Margaret Masunaga will be working at Konawaena Elementary School in Kealakekua, Hawaii.
“I just saw how important it was for so many people to go in and vote,” said Masunaga, who began working at the polls in 2010 and serves on the Elections Commission for the State of Hawaii. “You can see how they are proud to take part in democracy.”
Kristi Gaines, a legislative counsel at the American Bar Association, will volunteer in Arlington County, Va., on Tuesday.
“Working at the ABA on the “Lawyer as Citizen” campaign and other election-related issues, I thought I would like to see how the process actually works on the ground,” said Gaines, who expects to stay at the polls from 5 a.m. until 9 p.m. on Election Day.
The ABA’s Standing Committee on Election Law, with the help of several other sections, divisions and outside organizations, has organized “Lawyer as Citizen.” The purpose of the initiative is to involve lawyers in a critical role of the administration of elections.
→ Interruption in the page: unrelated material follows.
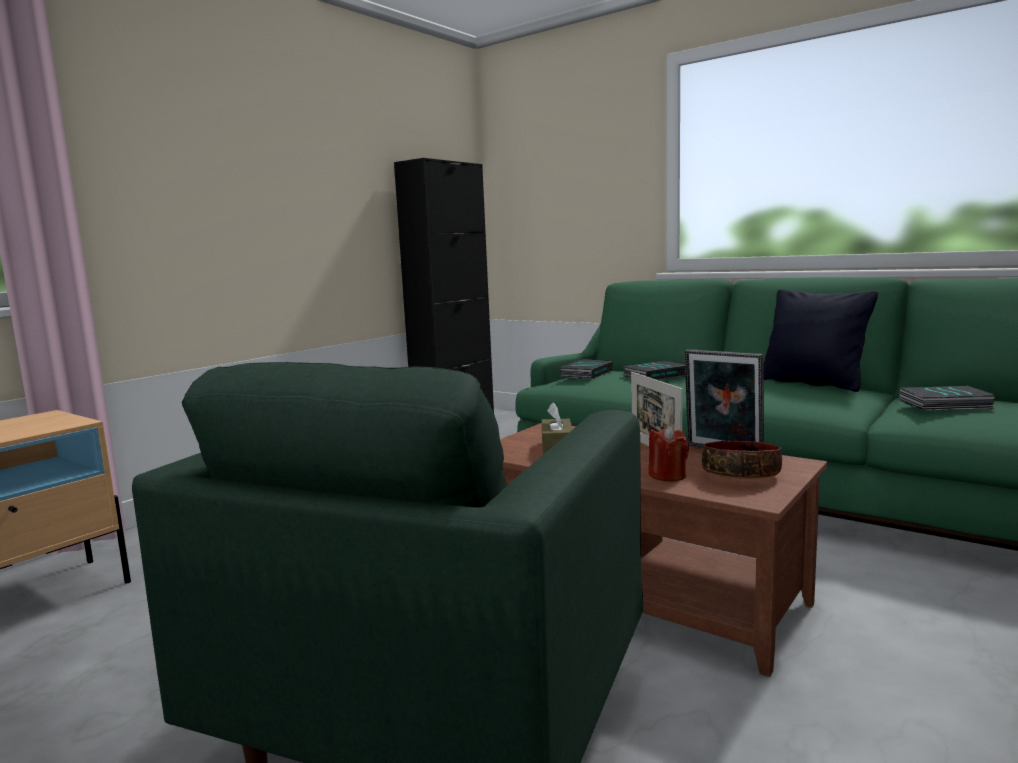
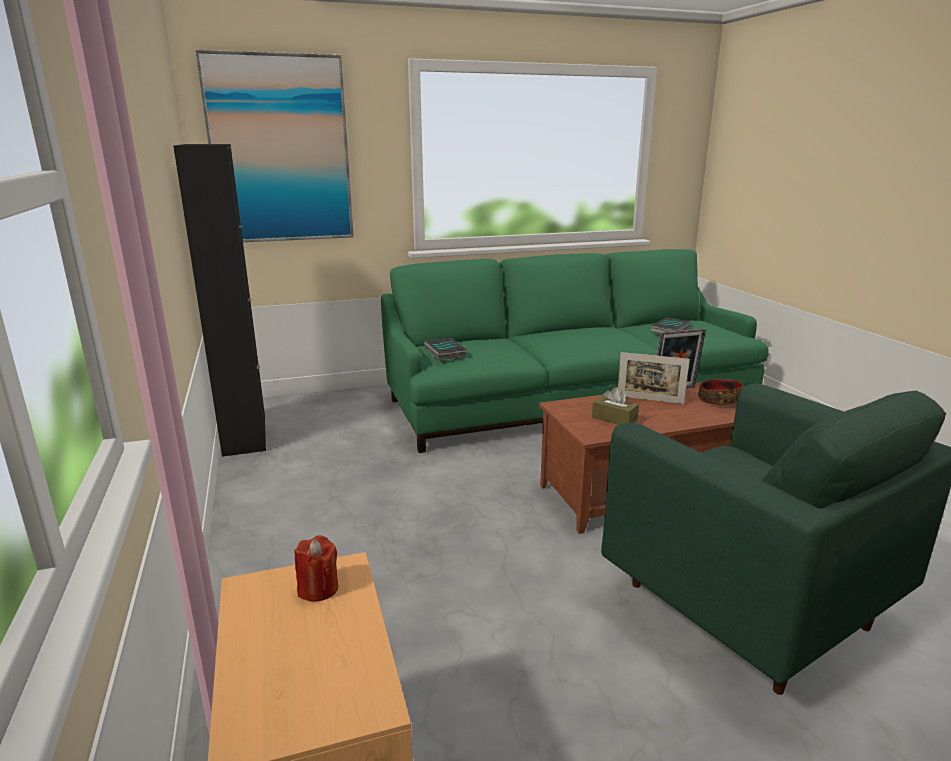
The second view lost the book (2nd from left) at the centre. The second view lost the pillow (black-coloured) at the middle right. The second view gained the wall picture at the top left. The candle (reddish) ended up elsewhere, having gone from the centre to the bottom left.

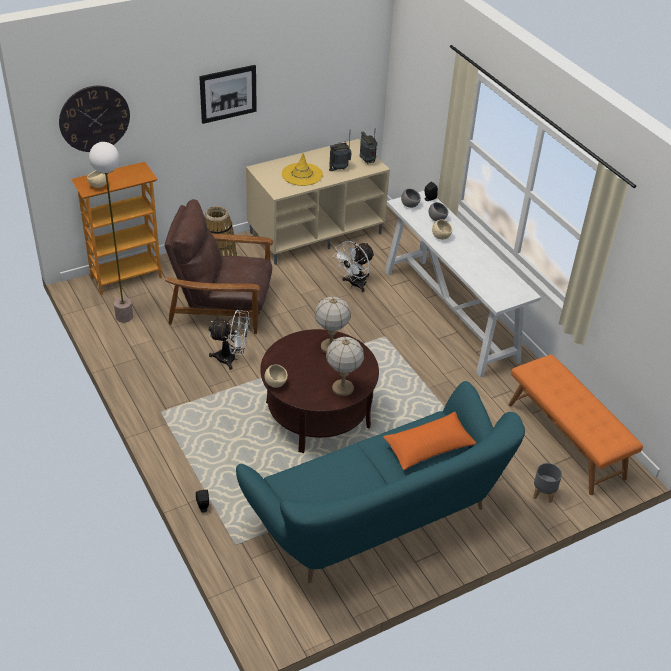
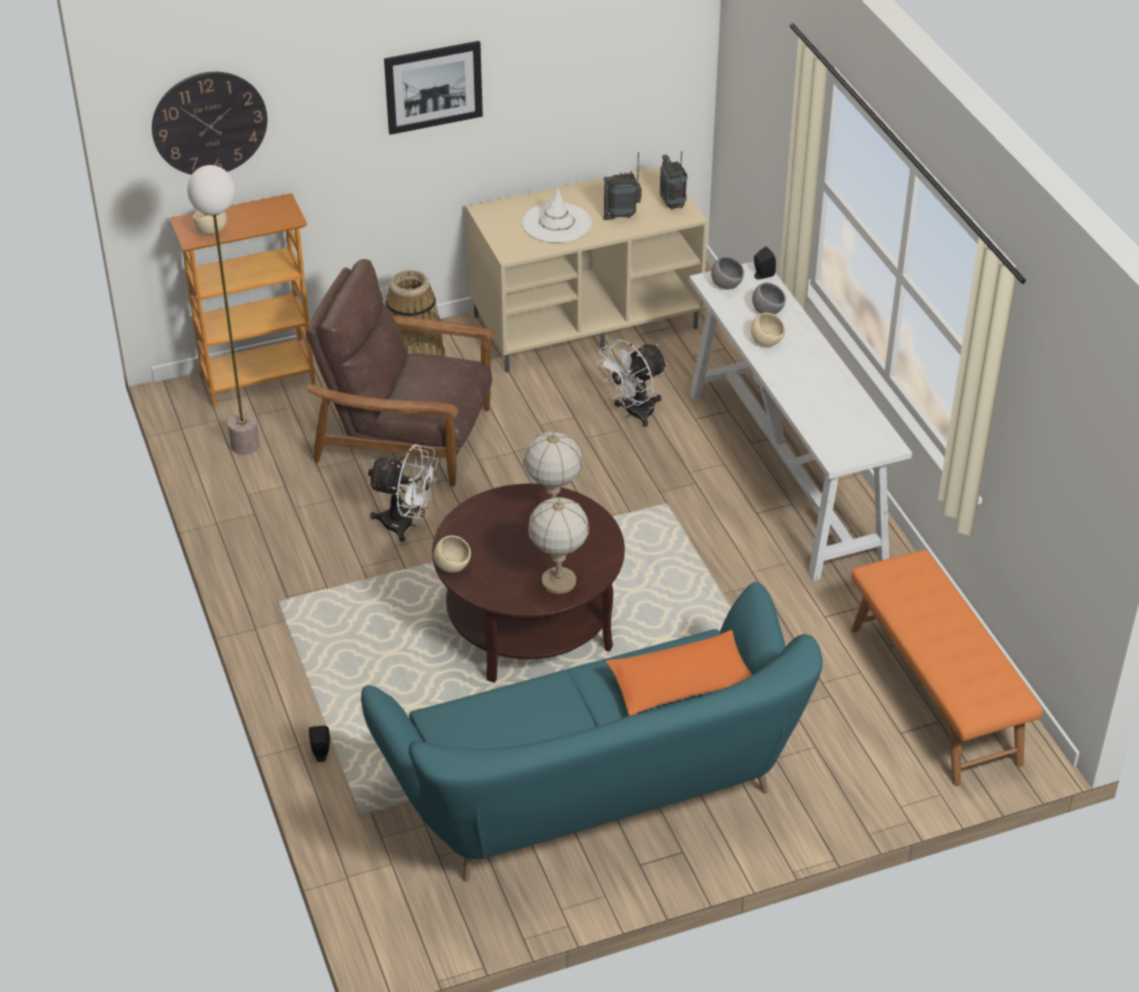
The second view lost the flower pot (greyish) at the bottom right. What was the hat (yellow) at the top centre turned into the hat (white-coloured) at the top centre.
In the face of a declining number of volunteers, the ABA will continue to urge lawyers to serve as official nonpartisan poll workers beyond 2012.
“We possess the experience, knowledge and skill sets to ensure that our democratic process is fair and the right to vote is preserved,” said Laurel Bellows, president of the ABA.
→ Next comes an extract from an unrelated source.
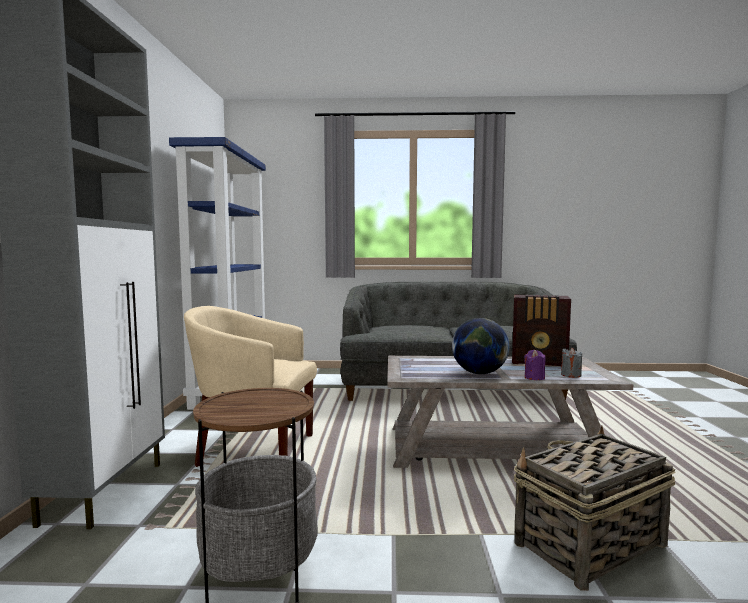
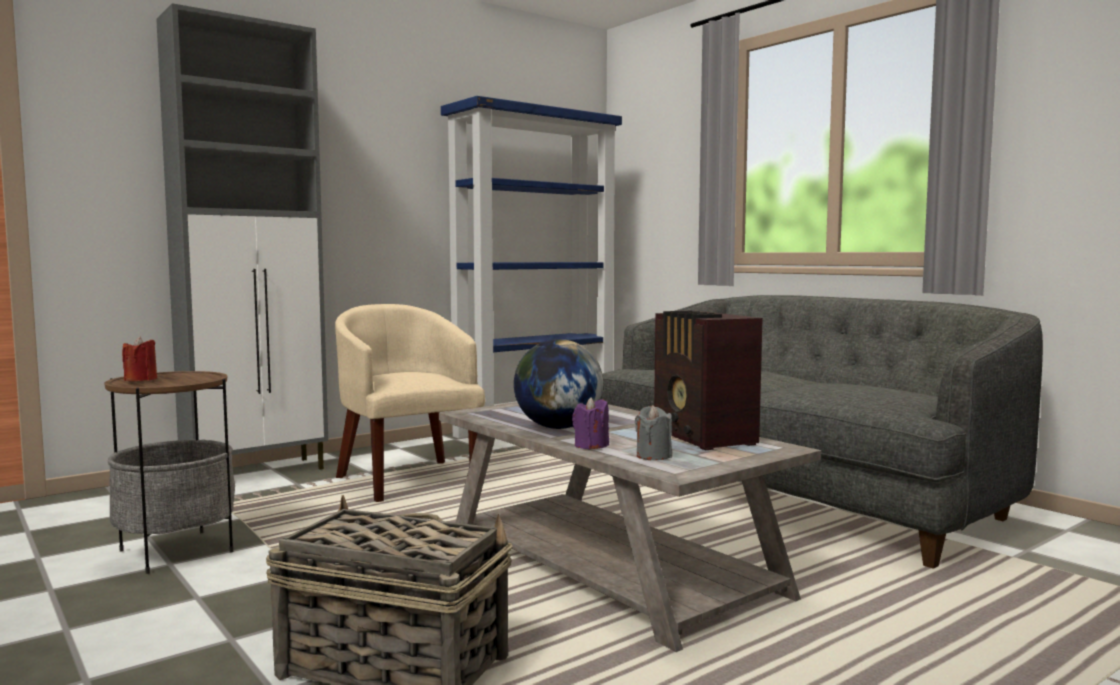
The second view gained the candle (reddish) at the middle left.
The ABA also urges law firms and other legal employers to allow time lawyers spend as official poll workers to qualify as community service, or voluntary public service hours, and for nonlawyer staff to be allowed paid leave to serve as official poll workers.
“Let us, as lawyers, do our part by voting on Election Day, by volunteering at the polls and by advancing the rule of law that sustains our democracy,” Bellows added.
“[Poll workers believe] everyone has a right to vote,” said Masunaga, who also serves on the ABA Commission on Women in the Profession and as a state delegate to the association. “It’s a long day, but our adrenaline keeps us going!”